WHAT TO WORK ON: Return all the lines below exactly as written. Drop every picture.

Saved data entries
>>>>>

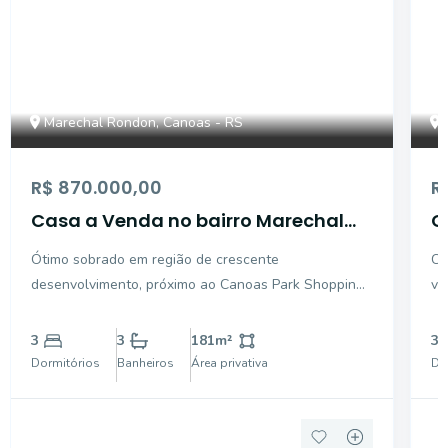
Marechal Rondon, Canoas - RS
R$ 870.000,00
R
Casa a Venda no bairro Marechal
C
Rondon - Canoas, RS
s
Ótimo sobrado em região de crescente
Ca
M
desenvolvimento, próximo ao Canoas Park Shopping.
ve
Casa com duas vagas cobertas, pátio com piscina e
su
cobertura de madeira para maior proteção, área com
Co
3
3
181
m²
3
churrasqueira e porta de vidros, living com lareira, 3
os
Dormitórios
Banheiros
Área privativa
Do
dormitórios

<<<<<

ANSWER SECTION:
Marechal Rondon, Canoas - RS
R$ 870.000,00
R
Casa a Venda no bairro Marechal
C
Rondon - Canoas, RS
s
Ótimo sobrado em região de crescente
Ca
M
desenvolvimento, próximo ao Canoas Park Shopping.
ve
Casa com duas vagas cobertas, pátio com piscina e
su
cobertura de madeira para maior proteção, área com
Co
3
3
181
m²
3
churrasqueira e porta de vidros, living com lareira, 3
os
Dormitórios
Banheiros
Área privativa
Do
dormitórios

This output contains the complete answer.